Exclude the pictures, then restate exactly each line of the data below from the first through the line containing "Designation".

'''

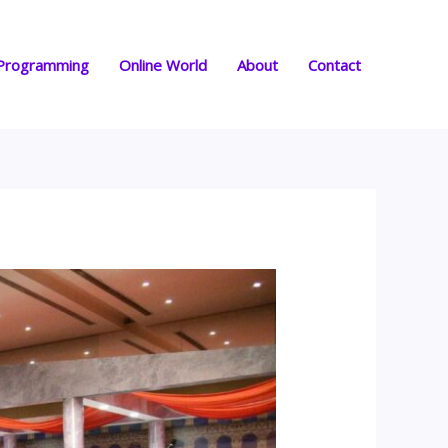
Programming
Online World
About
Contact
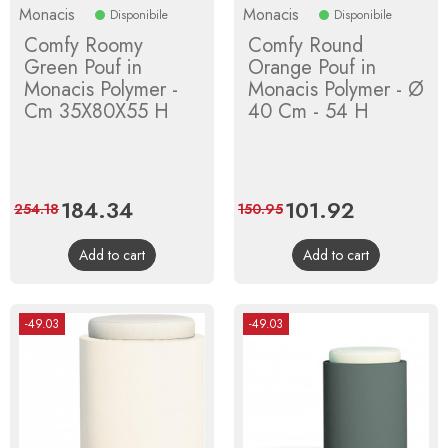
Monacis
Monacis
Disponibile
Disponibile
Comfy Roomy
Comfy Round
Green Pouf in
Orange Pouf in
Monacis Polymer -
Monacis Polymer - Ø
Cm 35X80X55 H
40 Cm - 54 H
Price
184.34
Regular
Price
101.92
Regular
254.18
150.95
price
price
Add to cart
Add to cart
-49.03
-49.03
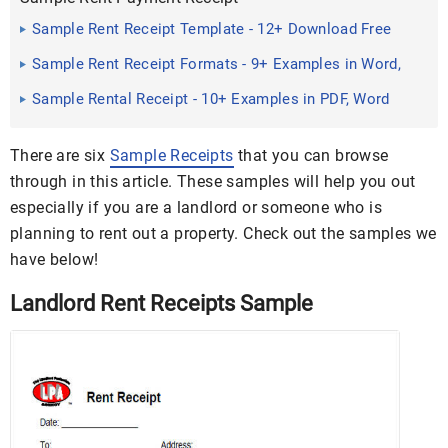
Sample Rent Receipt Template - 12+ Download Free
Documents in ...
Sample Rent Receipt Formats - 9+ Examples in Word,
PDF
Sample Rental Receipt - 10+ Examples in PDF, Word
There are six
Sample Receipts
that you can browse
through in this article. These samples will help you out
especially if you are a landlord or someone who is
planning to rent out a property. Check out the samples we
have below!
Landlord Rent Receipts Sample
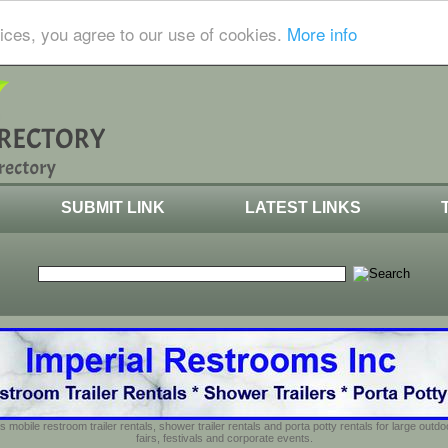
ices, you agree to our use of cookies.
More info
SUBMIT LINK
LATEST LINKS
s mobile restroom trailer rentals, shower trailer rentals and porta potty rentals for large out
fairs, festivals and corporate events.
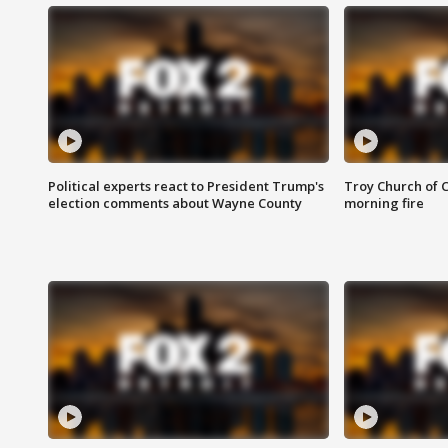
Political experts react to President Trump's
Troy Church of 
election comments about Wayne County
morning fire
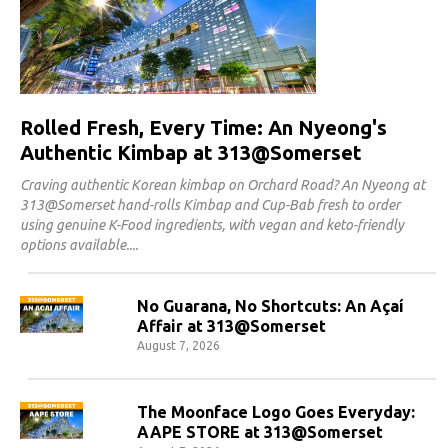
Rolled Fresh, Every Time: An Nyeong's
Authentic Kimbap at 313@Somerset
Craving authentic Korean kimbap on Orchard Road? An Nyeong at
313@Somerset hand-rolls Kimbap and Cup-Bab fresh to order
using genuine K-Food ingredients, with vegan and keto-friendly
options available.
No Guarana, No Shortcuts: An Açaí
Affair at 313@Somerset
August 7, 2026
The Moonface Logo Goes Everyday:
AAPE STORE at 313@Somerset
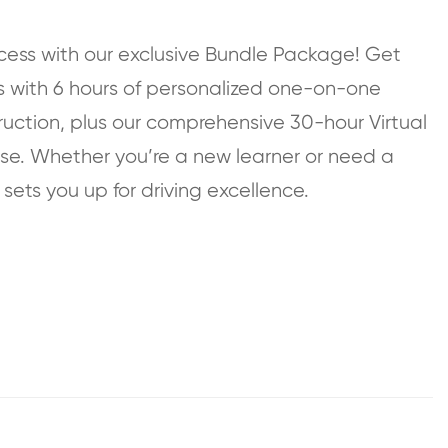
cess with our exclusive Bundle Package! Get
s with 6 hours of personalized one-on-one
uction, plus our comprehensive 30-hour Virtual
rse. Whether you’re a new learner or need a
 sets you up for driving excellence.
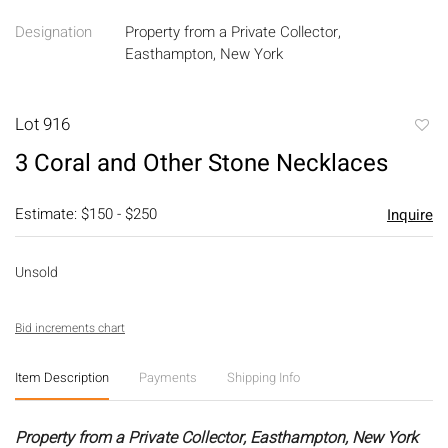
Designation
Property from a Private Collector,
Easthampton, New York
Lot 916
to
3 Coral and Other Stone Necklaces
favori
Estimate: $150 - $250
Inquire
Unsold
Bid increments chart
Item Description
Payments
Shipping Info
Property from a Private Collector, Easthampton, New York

'''

TASK RESPONSE
Programming
Online World
About
Contact
Monacis
Monacis
Disponibile
Disponibile
Comfy Roomy
Comfy Round
Green Pouf in
Orange Pouf in
Monacis Polymer -
Monacis Polymer - Ø
Cm 35X80X55 H
40 Cm - 54 H
Price
184.34
Regular
Price
101.92
Regular
254.18
150.95
price
price
Add to cart
Add to cart
-49.03
-49.03
Sample Rent Receipt Template - 12+ Download Free
Documents in ...
Sample Rent Receipt Formats - 9+ Examples in Word,
PDF
Sample Rental Receipt - 10+ Examples in PDF, Word
There are six
Sample Receipts
that you can browse
through in this article. These samples will help you out
especially if you are a landlord or someone who is
planning to rent out a property. Check out the samples we
have below!
Landlord Rent Receipts Sample
ices, you agree to our use of cookies.
More info
SUBMIT LINK
LATEST LINKS
s mobile restroom trailer rentals, shower trailer rentals and porta potty rentals for large out
fairs, festivals and corporate events.
Political experts react to President Trump's
Troy Church of 
election comments about Wayne County
morning fire
Rolled Fresh, Every Time: An Nyeong's
Authentic Kimbap at 313@Somerset
Craving authentic Korean kimbap on Orchard Road? An Nyeong at
313@Somerset hand-rolls Kimbap and Cup-Bab fresh to order
using genuine K-Food ingredients, with vegan and keto-friendly
options available.
No Guarana, No Shortcuts: An Açaí
Affair at 313@Somerset
August 7, 2026
The Moonface Logo Goes Everyday:
AAPE STORE at 313@Somerset
cess with our exclusive Bundle Package! Get
s with 6 hours of personalized one-on-one
uction, plus our comprehensive 30-hour Virtual
rse. Whether you’re a new learner or need a
 sets you up for driving excellence.
Designation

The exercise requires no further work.